北海道新聞に連載している「碓井広義の放送時評」。
今回は、放送開始から90年を迎えた「ラジオ」について書きました。
放送90年迎えたラジオ
双方向性メディアの力失せず
双方向性メディアの力失せず
3月22日は「放送記念日」だった。1925年(大正14年)のこの日、NHKがラジオの仮放送を開始したことに由来する。今年は「放送90年」と言われるが、正確には「ラジオ放送90年」なのである。
その歴史を振り返ると、戦時中のラジオは、国民に対して国家が意思を伝えるためのメディアだった。そして戦後は、映画と並ぶ“娯楽の王様”として支持された。
しかし、1953年にテレビ放送が始まり、やがて全国の家庭に普及すると、ラジオの地位は徐々に下がっていった。
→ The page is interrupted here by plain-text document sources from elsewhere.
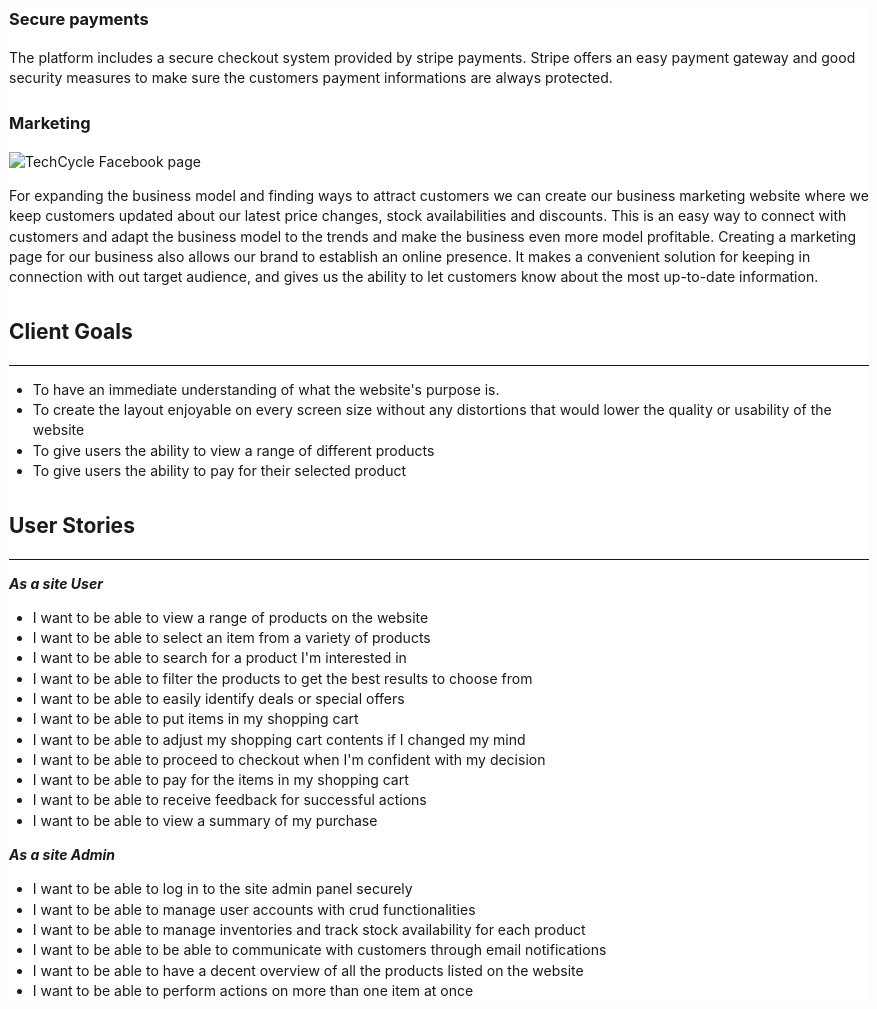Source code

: ### Secure payments

The platform includes a secure checkout system provided by stripe payments. Stripe offers an easy payment gateway and good security measures to make sure the customers payment informations are always protected.

### Marketing

![TechCycle Facebook page](/assets/images/techcycle_facebook.png)

For expanding the business model and finding ways to attract customers we can create our business marketing website where we keep customers updated about our latest price changes, stock availabilities and discounts. This is an easy way to connect with customers and adapt the business model to the trends and make the business even more model profitable. Creating a marketing page for our business also allows our brand to establish an online presence. It makes a convenient solution for keeping in connection with out target audience, and gives us the ability to let customers know about the most up-to-date information.



## Client Goals

<hr>

* To have an immediate understanding of what the website's purpose is.
* To create the layout enjoyable on every screen size without any distortions that would lower the quality or usability of the website
* To give users the ability to view a range of different products
* To give users the ability to pay for their selected product

## User Stories

<hr>

***As a site User***

* I want to be able to view a range of products on the website
* I want to be able to select an item from a variety of products
* I want to be able to search for a product I'm interested in
* I want to be able to filter the products to get the best results to choose from
* I want to be able to easily identify deals or special offers
* I want to be able to put items in my shopping cart
* I want to be able to adjust my shopping cart contents if I changed my mind
* I want to be able to proceed to checkout when I'm confident with my decision
* I want to be able to pay for the items in my shopping cart
* I want to be able to receive feedback for successful actions
* I want to be able to view a summary of my purchase

***As a site Admin***

* I want to be able to log in to the site admin panel securely
* I want to be able to manage user accounts with crud functionalities
* I want to be able to manage inventories and track stock availability for each product
* I want to be able to be able to communicate with customers through email notifications
* I want to be able to have a decent overview of all the products listed on the website
* I want to be able to perform actions on more than one item at once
ちなみに、放送時に銭湯の女湯がガラガラになったといわれる伝説のラジオドラマ「君の名は」が流されたのは、テレビ放送開始の前年のことだ。
やや地味なメディアとなっていたラジオが、再び活況を呈したのは60年代後半である。1967年、「オールナイトニッポン」(ニッポン放送)や「パック・イン・ミュージック」(TBS)など、ラジオの深夜放送が始まったのだ。その2年後には「セイ!ヤング」(文化放送)もスタートする。
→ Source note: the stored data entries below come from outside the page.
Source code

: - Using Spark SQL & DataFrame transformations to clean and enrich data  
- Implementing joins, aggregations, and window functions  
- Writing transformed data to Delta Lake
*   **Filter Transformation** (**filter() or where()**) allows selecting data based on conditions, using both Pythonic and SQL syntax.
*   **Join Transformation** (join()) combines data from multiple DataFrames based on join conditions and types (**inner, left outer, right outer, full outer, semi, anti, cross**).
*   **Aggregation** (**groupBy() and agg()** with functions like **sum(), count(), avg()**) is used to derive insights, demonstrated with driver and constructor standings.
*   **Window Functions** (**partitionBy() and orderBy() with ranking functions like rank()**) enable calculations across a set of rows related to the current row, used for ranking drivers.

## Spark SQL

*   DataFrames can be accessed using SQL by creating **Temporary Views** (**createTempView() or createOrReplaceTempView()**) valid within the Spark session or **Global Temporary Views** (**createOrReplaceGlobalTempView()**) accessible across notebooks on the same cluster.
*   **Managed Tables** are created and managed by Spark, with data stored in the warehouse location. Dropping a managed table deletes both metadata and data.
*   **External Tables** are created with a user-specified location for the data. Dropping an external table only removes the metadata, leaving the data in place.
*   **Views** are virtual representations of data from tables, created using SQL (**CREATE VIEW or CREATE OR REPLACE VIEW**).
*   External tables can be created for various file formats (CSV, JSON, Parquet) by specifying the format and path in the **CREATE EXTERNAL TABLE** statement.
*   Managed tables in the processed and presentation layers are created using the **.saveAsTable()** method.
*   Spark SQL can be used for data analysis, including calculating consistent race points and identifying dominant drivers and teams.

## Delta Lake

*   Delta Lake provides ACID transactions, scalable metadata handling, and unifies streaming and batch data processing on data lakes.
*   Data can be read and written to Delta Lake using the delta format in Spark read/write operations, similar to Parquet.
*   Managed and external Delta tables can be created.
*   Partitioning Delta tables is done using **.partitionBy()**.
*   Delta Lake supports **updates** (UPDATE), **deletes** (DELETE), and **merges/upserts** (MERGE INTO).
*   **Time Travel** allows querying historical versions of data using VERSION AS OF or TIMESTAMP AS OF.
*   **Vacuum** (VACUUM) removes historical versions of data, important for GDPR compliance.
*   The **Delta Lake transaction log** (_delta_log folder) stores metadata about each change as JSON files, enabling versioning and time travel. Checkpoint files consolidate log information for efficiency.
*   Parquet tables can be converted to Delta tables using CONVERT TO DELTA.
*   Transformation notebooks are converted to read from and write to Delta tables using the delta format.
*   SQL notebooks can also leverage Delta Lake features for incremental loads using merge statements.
これらの番組は、それまでとは違う、身近な存在としてのパーソナリティーが魅力的だった。彼らは恥ずかしい失敗、本音や内面をもさらけ出していた。まるで自分に向かって語りかけてくれているような一体感。いまを一緒に生きているという同時代感。それらが当時の若者たちの心をとらえて離さなかった。
ラジオはマスメディアの一種だが、多くの人に向けた単なる情報伝達の手段ではない。音声のみで情報を伝えることから、話している相手と聞いている“私”との間に、一対一の”メディア空間”が形成される。自分という個人に向けて発信されているという印象、親近感を抱きやすいという意味で、「パーソナルメディア」なのだ。
またラジオは「地域メディア」でもある。東日本大震災の際、テレビでは犠牲者数など全国向けの情報が流されていたが、地元のラジオは給水車や食糧配布の場所など、被災者が“いま欲しい情報”を堅実に伝えていた。またリスナーから刻々と届く肉声(メッセージ)を読み続けたことで、ラジオは地域の人たちの心に寄り添うメディアとなった。
近年ラジオ放送をインターネット上で同時配信する「radiko(ラジコ)」のようなサービスの登場により、新たなラジオファンも増えてきた。送り手と受け手が互いを感じることのできる双方向性は、今後も形を変えて継承されていくべきラジオの力だ。